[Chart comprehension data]
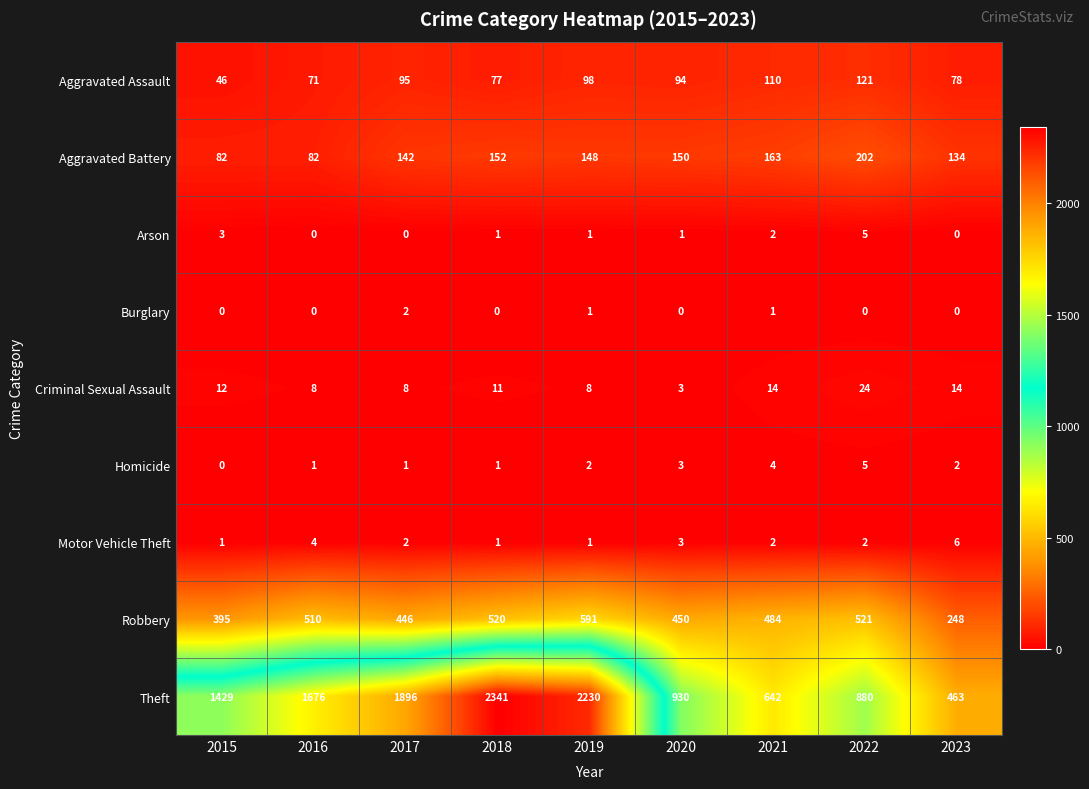

Between 2021 and 2023, which series saw the biggest shift?

Robbery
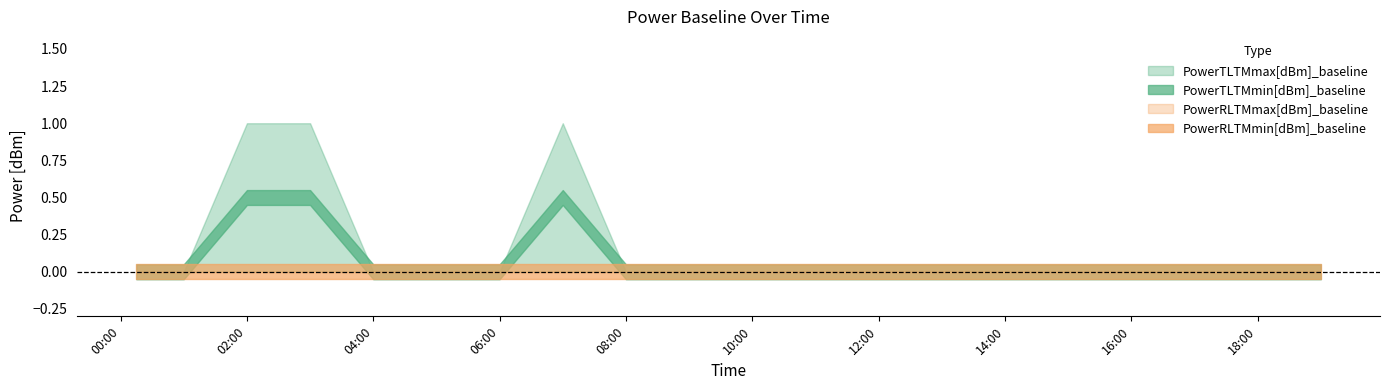

True or false: PowerTLTMmin[dBm]_baseline and PowerRLTMmin[dBm]_baseline intersect in this chart.

False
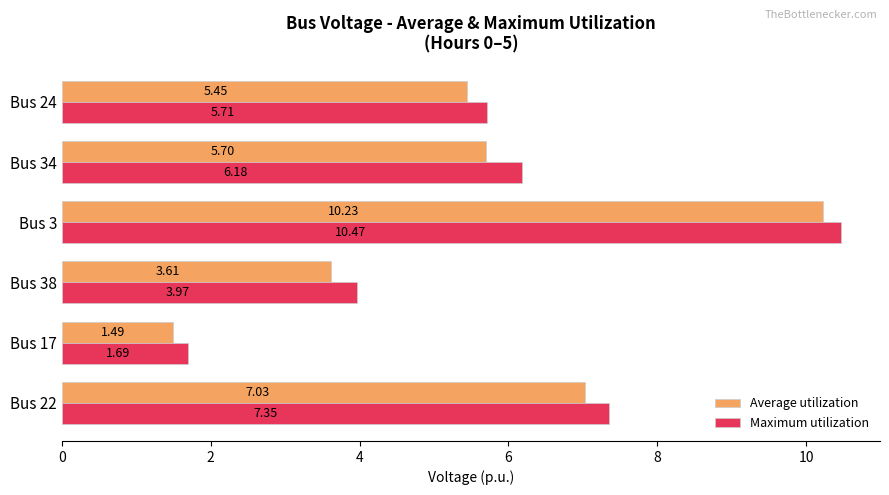

How many values in the Maximum utilization series exceed 6?

3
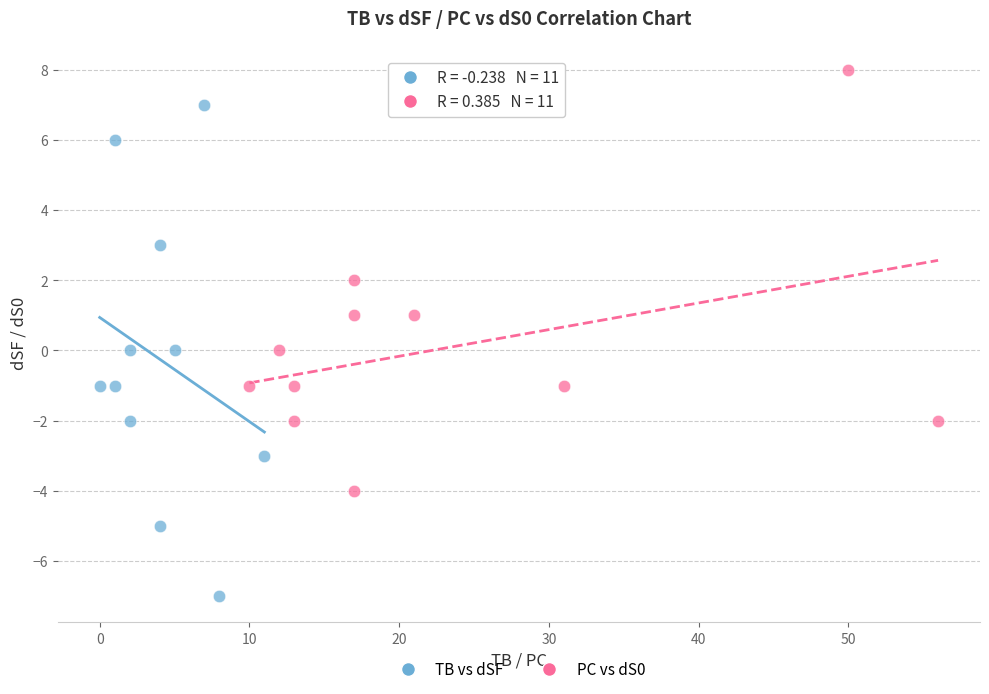

Which series contains the lowest Y value?

TB vs dSF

◆ **Directions**:
Write out every line of text in the items above word for word, leaving out the pictures.

◆ **Exercise response**:
Between 2021 and 2023, which series saw the biggest shift?

Robbery

True or false: PowerTLTMmin[dBm]_baseline and PowerRLTMmin[dBm]_baseline intersect in this chart.

False

How many values in the Maximum utilization series exceed 6?

3

Which series contains the lowest Y value?

TB vs dSF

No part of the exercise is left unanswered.